**TEXT SEGMENT:**
########
The thing I found most interesting was the choice of the word “interested” to describe the quality that Facebook and its competitors’ increasingly sophisticated machine learning tools use to determine what they show users. After all, computers aren’t people and you can’t just tell them “show Matt some stuff you think he’s likely to be interested in.” Instead, as I understand it, the models are trained with some kind of objective reward function. We don’t know exactly how TikTok works or what its reward function is, but it’s something like “it’s good if people watch the video and keep watching more videos on TikTok.” Internal to Facebook, they reward content that is “engaging.”
And it’s not just that machine learning is, in a sense, better at this than human recommenders — it’s actually doing something different.
When I was in high school, one of my teachers recommended that I read S.E. Finer’s three-volume macrohistory “The History of Government from the Earliest Times” because he knew that I enjoyed books like “Guns, Germs, and Steel” and “Plagues and Peoples.” Similarly, my grandfather once told me I might be interested in Charles & Mary Beard’s “The History of American Civilization.”
And I did find those books interesting, interesting enough that decades later, I remember what they said. But this kind of recommendation isn’t just more artisanal than TikTok’s — it’s actually answering a different question. My teachers and family members were essentially saying “given my understanding of your interests, my belief is that reading this book will help you become a better version of yourself.” Not everyone is that good at recommendations, though, and the idea that we could improve them by using data, computers, etc. is incredibly appealing.
But somewhere along the way we run into a serious alignment problem, and the recommendations engines that are increasingly driving our lives aren’t really doing what we truly want.
Revealed preferences are overrated
The fact that all the major Silicon Valley executives seem to be reasonably slim and in pretty good shape always makes me suspicious.
Most Americans are overweight. And while the level of obesity is unusually high in the United States, every country as far as I’m aware is trending in the same direction.
Throughout the vast majority of human history, people had to endure significant periods of food shortfalls and calorie deficits, so the optimal way to behave when food was available was to consume surplus calories.
And in most domains of life, this kind of behavior is sensible. I own more pairs of socks than I need to get through a typical laundry cycle because sometimes things go wrong and it’s good to have backups. Developing an instinctual tendency to eat backup food when food is plentiful is going to help you survive periods of food dearth. The problem is that in the modern world, most people never endure a period like that. So to maintain a healthy weight you either need the iron self-discipline to avoid the overeating instinct, the iron self-discipline to practice intermittent fasting and create a simulacrum of dearth, or else to be a weirdo mutant who would have starved to death in 1622 but happens to be optimized for the modern world.
########
**YOUR TASKS:**
1/ Name every book title that the essay on recommendation engines mentions.
2/ In the entries, copy out the lines from the one containing "Q: How many amber" through the last line, both included, word for word. Omit the pictures.
The essay on recommendation engines and the entries that follow it were taken from separate sources.
########
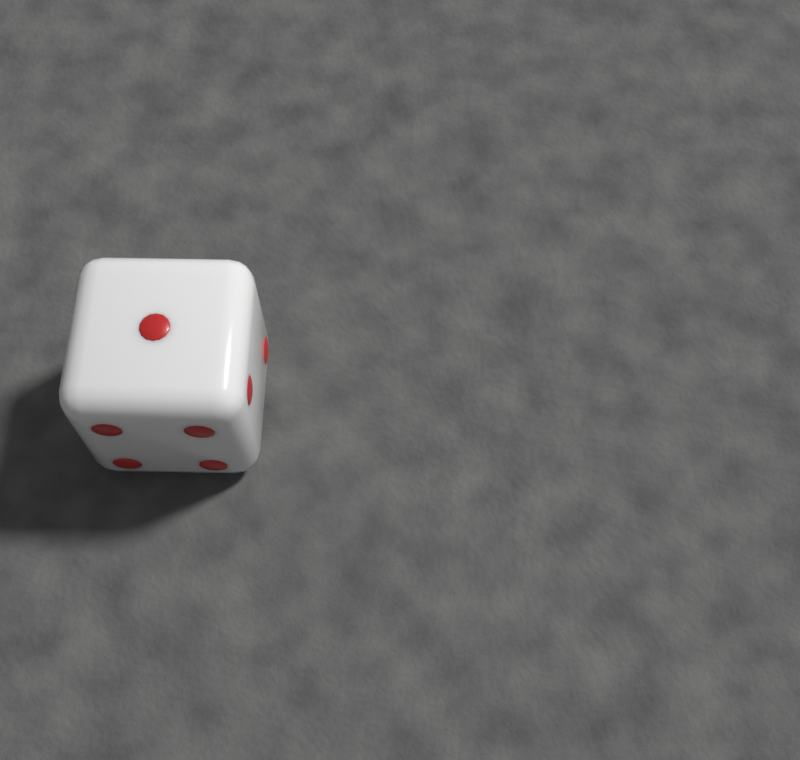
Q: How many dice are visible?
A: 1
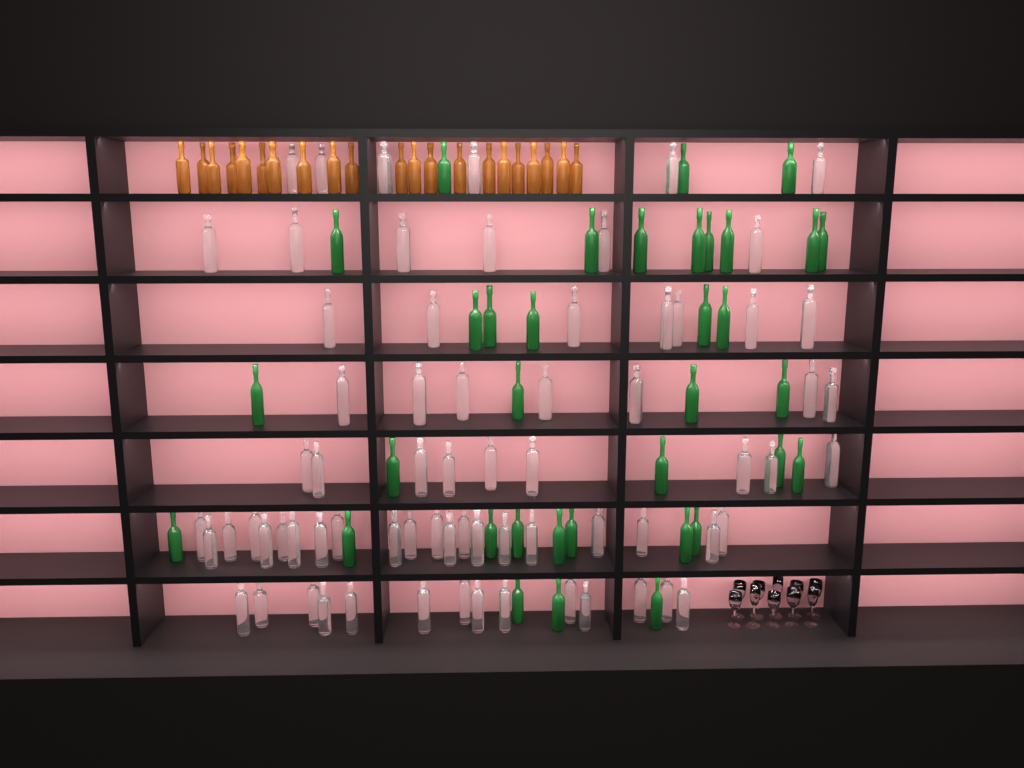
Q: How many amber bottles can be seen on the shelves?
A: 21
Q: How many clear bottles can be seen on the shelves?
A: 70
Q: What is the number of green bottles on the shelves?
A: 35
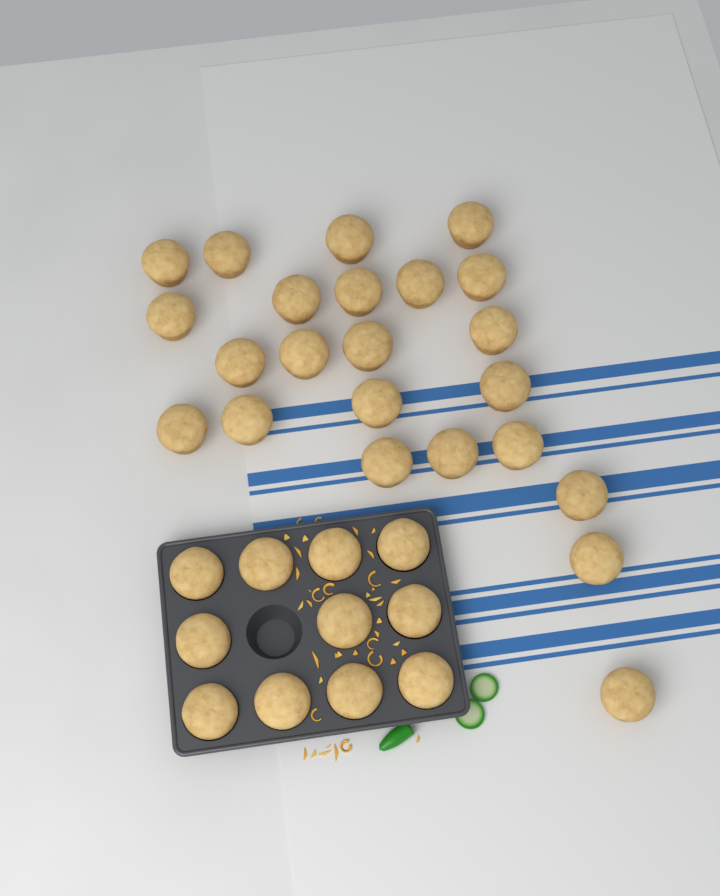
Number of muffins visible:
########
**ANSWERS FOR THE EXERCISE:**
1/
- "The History of Government from the Earliest Times"
- "Guns, Germs, and Steel"
- "Plagues and Peoples"
- "The History of American Civilization"

2/
Q: How many amber bottles can be seen on the shelves?
A: 21
Q: How many clear bottles can be seen on the shelves?
A: 70
Q: What is the number of green bottles on the shelves?
A: 35
Number of muffins visible:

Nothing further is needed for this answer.